Mario Álvarez Castillo

La tardanza por obtener la seguridad de un escrutinio definitivo, ha sido propicia para la especulación, la ansiedad y el desengaño de población y participantes en la contienda electoral. Obnubilados por el deseo de sentirse afortunados por una elección que consideramos correcta, hemos dejado atrás la importancia del ejercicio ciudadano, de nuevo bajo las mismas reglas que no atinamos a modificar, porque es imposible con las personas en las que prevalecerán sentimientos orientados al beneficio personal.

Modificar la Ley Electoral y de Partidos Políticos por quienes procurarán no perjudicarse, será continuar con la farsa enraizada, porque se invocará para ello que “se viola la Constitución Política de la República de Guatemala” dicha con todas sus palabras, como si hubiese otra concebida en otras latitudes para regirnos. Asimismo se dirá que será necesario reformar la Ley matriz y preciso convocar a una Asamblea Nacional Constituyente, donde también espera el mismo precipicio del resguardo de los intereses de quienes nunca producirán el bienestar de los demás.

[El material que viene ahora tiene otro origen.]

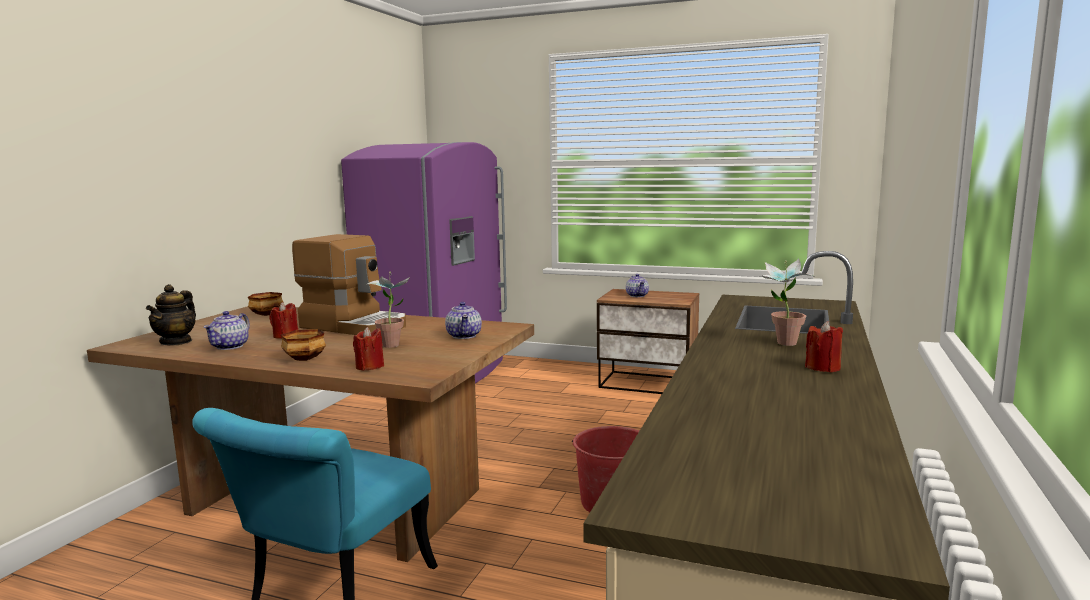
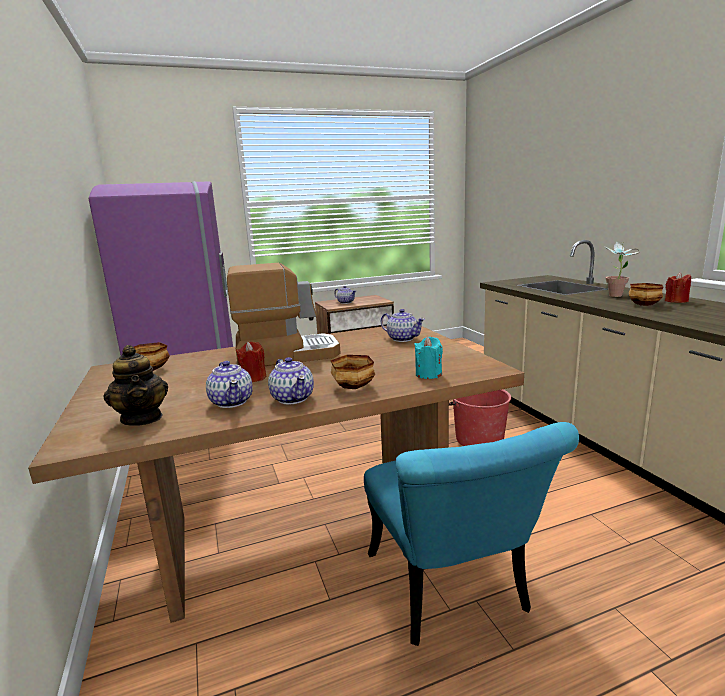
camera: 40 degrees left, 5 degrees up
(257, 354) = (292, 398): none -> teapot
(369, 366) = (428, 374): red candle -> turquoise candle
(393, 343) = (375, 356): potted plant -> none
(759, 361) = (645, 304): none -> bowl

Y como ya no es permitida la sublevación que ha conformado los paréntesis permisivos de los necesarios cambios sin el manoseo de los políticos, ¿Por qué no probar otro método incruento como el que nos proporciona el artículo 211 de la Constitución de 1945?, la que surgió después del derrocamiento de lo que se dio en llamar “regímenes dictatoriales” y que permitió incorporar las corrientes beneficiosas para la población y por ello la más genuina, no surgida de proclamas como la de ignorar el principio fundamental de separación de iglesia y Estado, pregermen de la vigente.

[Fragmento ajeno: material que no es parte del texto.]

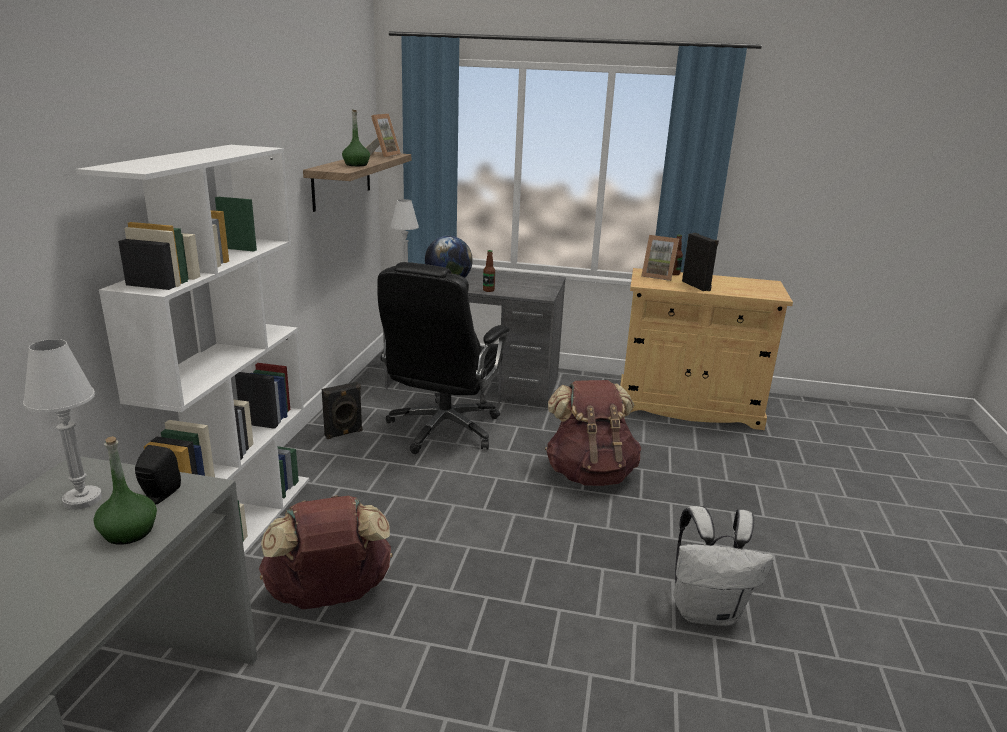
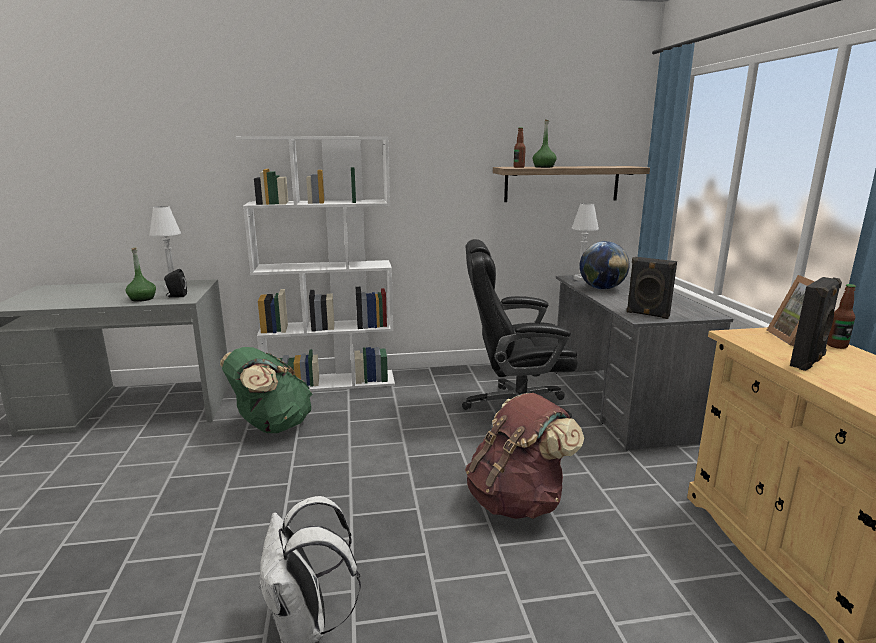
camera: 70 degrees right, 5 degrees down
(329, 597) = (271, 426): brown backpack -> green backpack
(344, 433) = (466, 379): black speaker -> black speaker (647, 314)
(383, 155) = (614, 166): picture frame -> none
(488, 290) = (611, 301): bottle -> bottle (519, 167)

Por supuesto que ello implicaría el enorme sacrificio de acomodar esa Ley Fundamental al momento que se vive y la dificultad de hallar dentro de la escasa sabiduría y honradez que todavía existe, ocho o diez personas que se atrevan asumir esa monumental tarea que tendría la ventaja de disolver un Congreso de la República indeseable; omitir los ministerios creados para el latrocinio con la oferta de seductores beneficios aunque indeseables por impuros y farsantes; incorporar los incumplidos Acuerdos de Paz; la reducción del número de diputados; y lo más importante, estimular el crecimiento de una niñez saludable, respetuosa y educada.

Que deberá gobernarse mediante decretos con valor de ley y que ello permitiría la entronización de un nuevo modelo. Cierto. El peligro siempre existirá, pero continuaríamos dentro de un régimen constitucional, legislando para beneficio del país no de los depredadores de siempre. A ese temor, se agregará el de la creencia de que los Decretos con valor de Ley solamente han existido en los regímenes de hecho, lo que no es verdad porque se ejercieron después de la Primera Guerra Mundial en 1920 en Checoslovaquia, en Austria en 1929 y en España en 1931. Y a pesar de que en Guatemala, causa repulsa lo producido en cuanto a legislación en los regímenes de hecho, veamos nuestro Código Civil y nuestro Código Procesal Civil y Mercantil, todavía vigentes, elaborados el primero por el Maestro don Federico Ojeda Salazar y el segundo por los maestros don Mario Aguirre Godoy, don Carlos Enrique Peralta Méndez y don José Morales Dardón, promulgados el 14 de septiembre de 1963; el primero modificado levemente por las diputadas ahora en el tinglado de la impureza para destruir la paternidad del menor nacido después del divorcio de la progenitora. Son cincuenta y dos años de vigencia que desmienten la ilegitimidad del origen y que a su vez, hacen la diferencia entre los actores, auténticos profesionales únicamente interesados en legislar con la prudencia indispensable, la que evita la violencia y que no tienen los representantes del pueblo, como demostración evidente de los riesgos de los regímenes democráticos, porque es obligado respetar lo concebido por esa representación, aunque riña con la axiología y así sea de lo más oprobioso, como aceptar el aborto y el matrimonio <?> dentro del mismo sexo, por llegar pronto a nuestra incultura.